If you experience these symptoms, don’t ignore them! Seek a consultation with a local dentist with TMJ expertise.
Ringing in the Ears
Also known by its medical term, tinnitus can be experienced in many different ways. While some hear it as a ringing, others can hear tinnitus as clicking, buzzing, or a roaring noise, like the sound of the ocean. This common TMJ symptom is linked to the jaw through the complex musculo-skelature of the skull. The temporomandibular joint are two joints that connect the jawbone to the temporal bone. Because of its closeness to the ear canals, any dysfunction of the joint can affect the ear canals. If you notice ringing while eating, this could be a sign to see a dentist about your TMJ.
Numb or Tingling Fingers
Fingers that often tingle or become numb is definitely not what most associate with TMJ. Based on simple body geography, its seems out of the ordinary that the jaw could affect the fingers. Interestingly enough, however, our spine is very sensitive to any equilibrium shifts, including those that occur in the jaw. These imbalances can cause shoulder and neck issues which can transfer to the fingers. Pressure can be put on nerves as they exit the spine or as they thread through the shoulder. This pressure can affect the nerves’ ability to carry sensory information from the fingers, causing them to feel numb or tingly.
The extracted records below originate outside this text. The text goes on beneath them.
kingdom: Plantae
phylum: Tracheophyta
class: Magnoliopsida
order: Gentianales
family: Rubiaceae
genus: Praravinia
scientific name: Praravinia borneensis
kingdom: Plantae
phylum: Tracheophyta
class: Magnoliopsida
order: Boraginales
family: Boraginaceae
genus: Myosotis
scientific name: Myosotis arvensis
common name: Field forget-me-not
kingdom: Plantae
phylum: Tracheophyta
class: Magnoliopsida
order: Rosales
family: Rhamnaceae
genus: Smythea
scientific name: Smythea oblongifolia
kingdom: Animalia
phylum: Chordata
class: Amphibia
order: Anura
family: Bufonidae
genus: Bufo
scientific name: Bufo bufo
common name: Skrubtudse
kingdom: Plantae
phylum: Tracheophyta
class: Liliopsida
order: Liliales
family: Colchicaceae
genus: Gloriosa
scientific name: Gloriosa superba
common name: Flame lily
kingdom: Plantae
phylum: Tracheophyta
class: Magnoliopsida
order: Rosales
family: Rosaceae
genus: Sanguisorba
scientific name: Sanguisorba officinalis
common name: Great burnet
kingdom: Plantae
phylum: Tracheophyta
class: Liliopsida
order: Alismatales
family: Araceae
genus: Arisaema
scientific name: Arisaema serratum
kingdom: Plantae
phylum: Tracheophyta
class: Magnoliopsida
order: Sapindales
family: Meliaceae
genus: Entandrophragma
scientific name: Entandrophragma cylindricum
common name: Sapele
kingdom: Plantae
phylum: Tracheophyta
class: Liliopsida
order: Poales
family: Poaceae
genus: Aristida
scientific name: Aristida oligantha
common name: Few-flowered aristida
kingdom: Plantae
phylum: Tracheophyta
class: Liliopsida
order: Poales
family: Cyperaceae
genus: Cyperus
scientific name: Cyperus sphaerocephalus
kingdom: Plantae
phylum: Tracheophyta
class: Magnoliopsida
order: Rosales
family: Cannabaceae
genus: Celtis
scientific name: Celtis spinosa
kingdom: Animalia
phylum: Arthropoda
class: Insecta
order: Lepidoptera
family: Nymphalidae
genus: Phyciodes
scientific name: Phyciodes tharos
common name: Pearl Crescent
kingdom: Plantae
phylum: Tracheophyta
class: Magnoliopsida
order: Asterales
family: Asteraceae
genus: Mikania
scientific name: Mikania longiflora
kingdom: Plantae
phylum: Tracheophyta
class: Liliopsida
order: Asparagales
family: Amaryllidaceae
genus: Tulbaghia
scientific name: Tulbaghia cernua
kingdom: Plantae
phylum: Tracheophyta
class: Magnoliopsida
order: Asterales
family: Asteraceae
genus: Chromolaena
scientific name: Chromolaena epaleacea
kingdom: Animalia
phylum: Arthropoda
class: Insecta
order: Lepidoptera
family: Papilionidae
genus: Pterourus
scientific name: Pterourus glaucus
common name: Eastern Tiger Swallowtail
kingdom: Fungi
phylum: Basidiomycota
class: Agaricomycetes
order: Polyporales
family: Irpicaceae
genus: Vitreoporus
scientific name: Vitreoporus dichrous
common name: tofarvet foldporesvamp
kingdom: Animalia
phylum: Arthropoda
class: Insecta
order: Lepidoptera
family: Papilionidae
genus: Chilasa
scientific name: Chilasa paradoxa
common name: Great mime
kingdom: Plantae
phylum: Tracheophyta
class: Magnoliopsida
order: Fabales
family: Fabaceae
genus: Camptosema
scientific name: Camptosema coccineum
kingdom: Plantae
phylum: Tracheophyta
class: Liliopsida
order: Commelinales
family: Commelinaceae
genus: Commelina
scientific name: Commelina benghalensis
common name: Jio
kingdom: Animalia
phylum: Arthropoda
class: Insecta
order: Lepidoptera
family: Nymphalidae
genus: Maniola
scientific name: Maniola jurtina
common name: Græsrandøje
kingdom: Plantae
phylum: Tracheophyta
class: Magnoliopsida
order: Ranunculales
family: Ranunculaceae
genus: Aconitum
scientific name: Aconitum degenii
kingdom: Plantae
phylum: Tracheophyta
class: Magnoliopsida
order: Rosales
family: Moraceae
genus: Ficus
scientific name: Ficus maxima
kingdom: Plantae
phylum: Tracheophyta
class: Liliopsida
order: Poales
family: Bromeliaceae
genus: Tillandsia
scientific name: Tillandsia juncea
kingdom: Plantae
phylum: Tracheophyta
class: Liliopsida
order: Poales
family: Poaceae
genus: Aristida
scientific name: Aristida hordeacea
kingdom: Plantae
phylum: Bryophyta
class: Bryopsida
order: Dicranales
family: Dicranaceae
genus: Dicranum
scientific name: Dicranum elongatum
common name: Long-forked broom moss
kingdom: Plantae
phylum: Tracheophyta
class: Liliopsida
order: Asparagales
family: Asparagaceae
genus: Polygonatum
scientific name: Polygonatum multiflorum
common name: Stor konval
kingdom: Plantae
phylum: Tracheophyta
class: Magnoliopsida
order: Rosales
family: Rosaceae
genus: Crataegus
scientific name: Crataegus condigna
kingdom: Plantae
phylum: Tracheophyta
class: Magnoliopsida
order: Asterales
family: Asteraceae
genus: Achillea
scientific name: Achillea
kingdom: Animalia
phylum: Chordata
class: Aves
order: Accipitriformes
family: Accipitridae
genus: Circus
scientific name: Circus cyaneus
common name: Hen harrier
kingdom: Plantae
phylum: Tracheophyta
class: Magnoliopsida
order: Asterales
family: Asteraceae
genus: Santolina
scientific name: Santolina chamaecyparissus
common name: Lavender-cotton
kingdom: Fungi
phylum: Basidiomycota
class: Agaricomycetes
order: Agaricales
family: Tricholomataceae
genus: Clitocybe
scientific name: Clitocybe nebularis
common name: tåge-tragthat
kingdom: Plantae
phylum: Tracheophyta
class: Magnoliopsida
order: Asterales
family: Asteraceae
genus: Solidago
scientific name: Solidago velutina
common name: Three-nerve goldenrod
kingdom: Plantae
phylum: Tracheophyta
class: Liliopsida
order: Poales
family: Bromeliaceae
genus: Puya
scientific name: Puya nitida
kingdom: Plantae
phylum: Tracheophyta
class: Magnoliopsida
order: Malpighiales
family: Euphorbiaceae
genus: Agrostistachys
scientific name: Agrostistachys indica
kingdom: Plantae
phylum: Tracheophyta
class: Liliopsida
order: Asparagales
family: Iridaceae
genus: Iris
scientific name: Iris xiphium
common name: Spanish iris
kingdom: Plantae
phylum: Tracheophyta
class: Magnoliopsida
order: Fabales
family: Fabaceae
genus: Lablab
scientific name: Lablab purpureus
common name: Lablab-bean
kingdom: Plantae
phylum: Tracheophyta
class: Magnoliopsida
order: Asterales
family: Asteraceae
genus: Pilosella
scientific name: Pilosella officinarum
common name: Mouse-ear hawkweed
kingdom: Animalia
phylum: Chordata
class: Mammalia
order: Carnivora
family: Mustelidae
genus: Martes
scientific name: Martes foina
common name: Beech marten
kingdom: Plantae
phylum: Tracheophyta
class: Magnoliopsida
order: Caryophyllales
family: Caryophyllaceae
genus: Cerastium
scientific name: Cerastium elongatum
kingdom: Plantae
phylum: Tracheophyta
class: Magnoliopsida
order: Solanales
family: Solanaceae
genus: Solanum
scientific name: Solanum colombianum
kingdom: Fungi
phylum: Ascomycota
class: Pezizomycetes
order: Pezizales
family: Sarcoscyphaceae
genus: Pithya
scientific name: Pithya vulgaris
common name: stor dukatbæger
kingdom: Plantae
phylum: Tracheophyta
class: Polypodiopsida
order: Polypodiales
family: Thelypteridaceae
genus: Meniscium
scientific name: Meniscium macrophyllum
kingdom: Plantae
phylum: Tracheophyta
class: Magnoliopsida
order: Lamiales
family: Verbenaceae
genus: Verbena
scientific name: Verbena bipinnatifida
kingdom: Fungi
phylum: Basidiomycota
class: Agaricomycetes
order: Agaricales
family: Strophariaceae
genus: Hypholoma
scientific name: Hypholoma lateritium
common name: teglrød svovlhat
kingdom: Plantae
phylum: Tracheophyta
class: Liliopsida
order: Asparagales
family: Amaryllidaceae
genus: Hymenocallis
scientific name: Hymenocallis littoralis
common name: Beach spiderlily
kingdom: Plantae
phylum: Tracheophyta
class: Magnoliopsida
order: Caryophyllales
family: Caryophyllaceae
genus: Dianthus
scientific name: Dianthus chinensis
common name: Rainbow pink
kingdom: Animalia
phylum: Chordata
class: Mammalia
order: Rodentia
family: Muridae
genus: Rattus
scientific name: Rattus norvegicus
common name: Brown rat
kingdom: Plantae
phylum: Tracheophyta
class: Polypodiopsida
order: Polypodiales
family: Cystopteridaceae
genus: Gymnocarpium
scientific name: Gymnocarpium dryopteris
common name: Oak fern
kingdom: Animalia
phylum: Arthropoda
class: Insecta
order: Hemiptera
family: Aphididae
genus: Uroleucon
Frequent Headaches or Migraines
Tension stored in the jaw muscle can transfer to several other structures in the skull. The result of this transfer can cause symptoms like tension headaches, which have been described as a “vice-like” tension or squeezing sensation around the skull. Tension headaches are one of the most common headaches that occur, and usually clear up with over-the-counter medication. However, they have been known to trigger more serious headaches, such as migraines.
While migraines have yet to be linked to TMJ, the exact mechanism which causes migraines is largely misunderstood. It’s thought that the trigeminal nerve plays a critical role in migraine and migraine treatment, and a possible link to TMJ, as TMJ can overstimulate the trigeminal nerve.